Yüzyılların sağlam, istikarlı, ekonomik gıdası patates, gastronominin yanı sıra bir de endüstriyel ürün sıfatı kazanıyor artık. Patatesin kabuğu atılıp giderken, yenilikçi projeler sayesinde atık değil, “yeni” malzeme tanımı yolunda. Dünya çapında haber olan İsveçli Pontus Norquist patatesten, çevrede atık olarak kalmayıp yok olacak yenilikçi bir tür plastik üretmeyi başardı. İngiliz girişimciler Rob Nicol ve Rowan Minkley, patatesten çips üretirken geride kalan kabukları, kimyasal işlemsiz, doğal katkılarla izolasyon malzemesi heline getiriyor. Kabukları çürümeye bırakarak, sonra buna kahve telvesi, talaş, şeker, lif, kuru çim, çavdar vb ekleyerek bir bulamaç yapıyorlar. Suyunu sıkıp, fırına verdiklerinde, suntamsı sertlikte bir malzeme kalıyor geriye. Ateşte alev almıyor. Kararıyor, tütüyor ama yanmıyor. Suya dayanıklı.

Mantar lifi: Doğal çimento

Mantarın yer altında kalan miselyum (mycelium) denilen kökleri, bunca yüzyıllardan sonra anlaşıldı ki (şöyle bir 10 yıl kadar önce) meğerse sanki çimento gibi her kalıba giren, üstelik organik bir inşaat malzemesi olabilirmiş. Bütün yapılacak şey, bu miselyumu organik atıklarla “besleyerek” hacminin artmasını (şişmanlamasını) sağlamakmış. Yonca, ceviz kabukları, küspe, posa, talaş, hatta plastik bile miselyuma gıda olup, ortaya sağlam bir kompozit malzeme çıkıyor.
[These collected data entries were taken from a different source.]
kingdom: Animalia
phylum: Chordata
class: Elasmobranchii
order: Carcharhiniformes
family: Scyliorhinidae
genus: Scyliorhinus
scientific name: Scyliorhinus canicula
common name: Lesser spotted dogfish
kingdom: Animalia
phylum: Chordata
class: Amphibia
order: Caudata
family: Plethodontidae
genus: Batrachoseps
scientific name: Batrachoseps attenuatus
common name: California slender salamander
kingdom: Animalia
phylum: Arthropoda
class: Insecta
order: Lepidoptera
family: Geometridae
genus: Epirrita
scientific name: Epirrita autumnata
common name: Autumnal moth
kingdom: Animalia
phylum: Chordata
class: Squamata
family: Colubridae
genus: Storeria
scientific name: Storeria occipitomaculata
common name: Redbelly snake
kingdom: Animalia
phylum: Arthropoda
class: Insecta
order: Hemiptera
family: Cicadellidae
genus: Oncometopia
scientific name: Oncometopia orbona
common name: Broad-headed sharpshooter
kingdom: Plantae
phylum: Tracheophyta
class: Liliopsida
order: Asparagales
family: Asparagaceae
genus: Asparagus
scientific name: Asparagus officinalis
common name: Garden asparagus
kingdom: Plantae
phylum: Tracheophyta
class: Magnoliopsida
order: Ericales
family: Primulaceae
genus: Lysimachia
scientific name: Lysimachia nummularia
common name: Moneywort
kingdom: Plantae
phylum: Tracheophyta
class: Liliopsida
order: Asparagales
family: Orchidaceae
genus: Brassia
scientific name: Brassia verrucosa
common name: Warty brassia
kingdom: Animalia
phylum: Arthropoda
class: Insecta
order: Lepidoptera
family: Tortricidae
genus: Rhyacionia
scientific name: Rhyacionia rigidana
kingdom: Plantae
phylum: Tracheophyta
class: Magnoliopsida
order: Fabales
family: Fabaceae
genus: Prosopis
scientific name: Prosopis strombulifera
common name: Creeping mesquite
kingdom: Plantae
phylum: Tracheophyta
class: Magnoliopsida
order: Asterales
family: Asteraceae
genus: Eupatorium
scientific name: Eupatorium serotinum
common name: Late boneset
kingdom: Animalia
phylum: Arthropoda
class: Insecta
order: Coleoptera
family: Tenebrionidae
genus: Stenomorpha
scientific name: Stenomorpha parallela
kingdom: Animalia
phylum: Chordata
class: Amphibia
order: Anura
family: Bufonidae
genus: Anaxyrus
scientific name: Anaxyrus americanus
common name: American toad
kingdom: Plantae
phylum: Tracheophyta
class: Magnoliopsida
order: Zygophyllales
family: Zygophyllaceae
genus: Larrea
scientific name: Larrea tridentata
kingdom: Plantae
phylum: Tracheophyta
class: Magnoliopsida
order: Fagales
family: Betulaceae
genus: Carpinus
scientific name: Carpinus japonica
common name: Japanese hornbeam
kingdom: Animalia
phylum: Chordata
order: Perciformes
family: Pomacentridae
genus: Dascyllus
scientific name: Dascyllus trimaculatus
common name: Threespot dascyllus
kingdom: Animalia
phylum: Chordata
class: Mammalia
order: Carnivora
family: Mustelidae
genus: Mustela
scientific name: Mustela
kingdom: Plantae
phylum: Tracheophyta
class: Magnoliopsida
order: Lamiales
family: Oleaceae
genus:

Ateşe maruz kalsa bile alev almıyor, suya dayanıklı. Mucize gibi. Arzu edilen şekli aldıktan sonra gıdası kesilip, malzeme fırınlanınca gerisi kolay. Boyama, perdahlama, cila... Londra’da Biohm isimli bir startup kuran Mısır asıllı 27 yaşındaki Ehab Sayed şu sıralarda bu teknolojinin medyatik yıldızlarından.

Ananas: Yapay deri gibi

Filipinli girişimci Carmen Hijosa, ananas yapraklarını oluşturan lifleri işleyerek, deri dokusunu andıran, ama çok daha kolay dikilebilen organik bir malzeme üretmesiyle ünlendi. Adını Pinatex koydu. Liflerin ayrıştırılması sırasında yan ürün olarak ortaya çıkan biyokütle, çiftçiler için gübre oluyor. Bu yapay derimsi malzemenin metre başına fiyatı İngiltere’de 18 Sterlin (20 Euro). Kaliteli deriye göre yarı yarıya daha ucuz. İşin ilginç yanı, bu teknik evvelki yüzyılda da biliniyormuş. Londra’da Victoria ve Albert Müzesi’nde halen süren “Doğadan Esinlenen Moda” (Fashioned from Nature) sergisinde, 1828’de ananas lifleriyle bezenmiş ipek bir gelinlik de sergileniyor. Liflerin nereden nasıl getirildiği, kim tarafından dikildiği belli değil. (Diğer biyoekonomik malzemeler başka bir yazıya kalıyor...)

Edip Emil Öymen

*Bu yazı 23.11.2018 tarihli Dünya gazetesinde yayınlandı.